“Togethering: Improvisation as a Practice of Care”
“Togethering” is a practice for all ages and abilities where we will explore movement and sound improvisation as community-engaged art activist practices. Come prepared to witness, play, and or move together.
In this hour-long practice, we will utilise improvisation scores as a method for inviting diverse publics into a rehearsal space as a mode of thinking together across differences. These scores allow us to engage in a practice where we work together without complying to sameness and allow us to reach toward and explore the creative returns of not knowing together. We will lead the participants through practices of leading and following. This practice awakens spontaneity, spatial awareness, and the cultivation of listening both to one’s internal environment (the body within) and to the ways bodies are always in shared spaces of reciprocal, interpersonal communication, with our environment and others.
Film: Becoming Walnut Tree, Becoming Forest (6 minutes)
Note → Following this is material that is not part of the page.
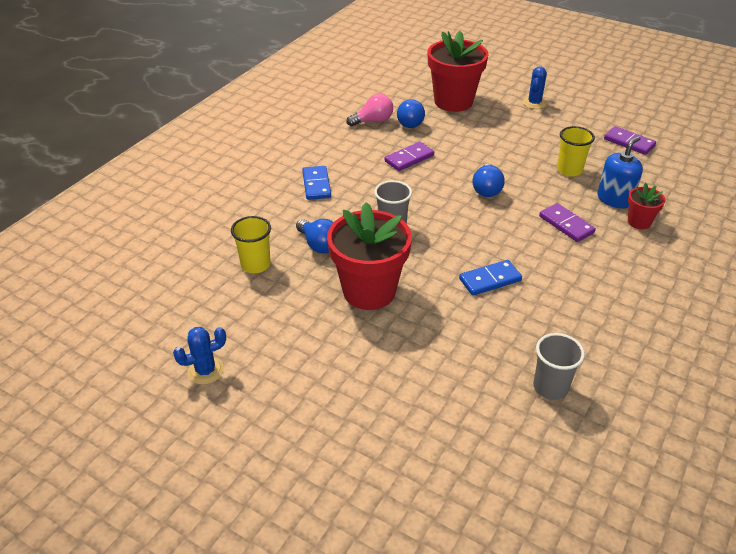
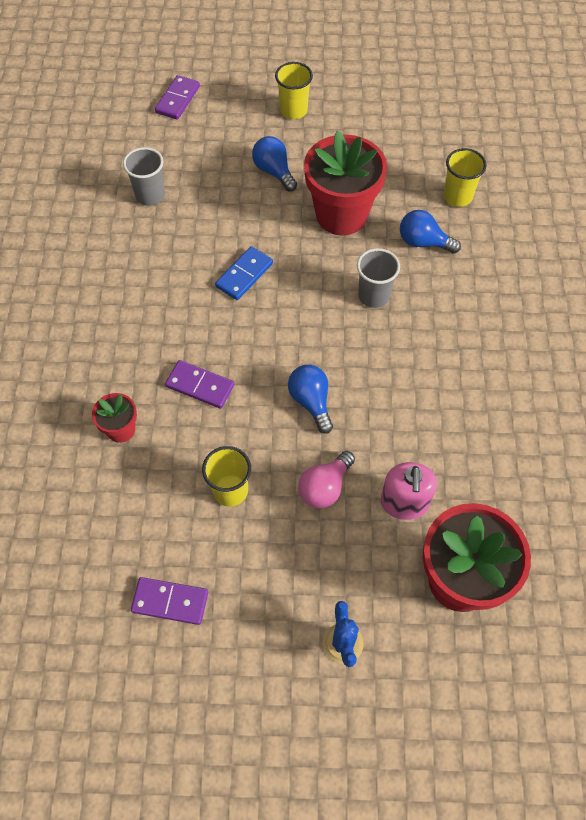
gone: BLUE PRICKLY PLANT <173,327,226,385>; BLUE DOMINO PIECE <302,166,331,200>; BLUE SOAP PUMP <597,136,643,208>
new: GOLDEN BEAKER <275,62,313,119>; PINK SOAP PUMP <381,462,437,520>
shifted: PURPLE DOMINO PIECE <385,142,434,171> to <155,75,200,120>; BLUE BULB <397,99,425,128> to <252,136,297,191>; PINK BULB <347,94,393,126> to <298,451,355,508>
Produced by Sweet Labour Art Collective
We don’t know what our bodies can do. What one can imagine the body can become. In this film, we guide you through an imaginary world and ask what our bodies, attentional practices and relations can become if we get interested in what Walnut Trees care about. Can becoming walnut trees, and therefore by extension becoming forests create new sensible worlds? What happens when we place Oneida modes of knowing, alongside emerging science studies on plant sentience? What is the relationship between the structures of colonization and imagination? How might this relation be re-made in more livable ways?
Bio:
The Sweet Labour Art Collective is a collaboration between artists from London, Ontario, and the Oneida Nation of the Thames. We have come together through complex world-making practices that include adoption, immigration, the forced removal of the Oneida people from their territory, dance events in London and the Six Nations of the Grand River, and migration relations between the Oneida of the Thames and the Soho neighborhood of London, Ontario. Our work explores and challenges the boundaries between humans and other beings, including toxic landscapes such as the Deshkan Ziibi (“Antler River”) that runs through the places where we live and create. As a collective, we engage with the friction and paradoxes of the colonial relations that brought us all together.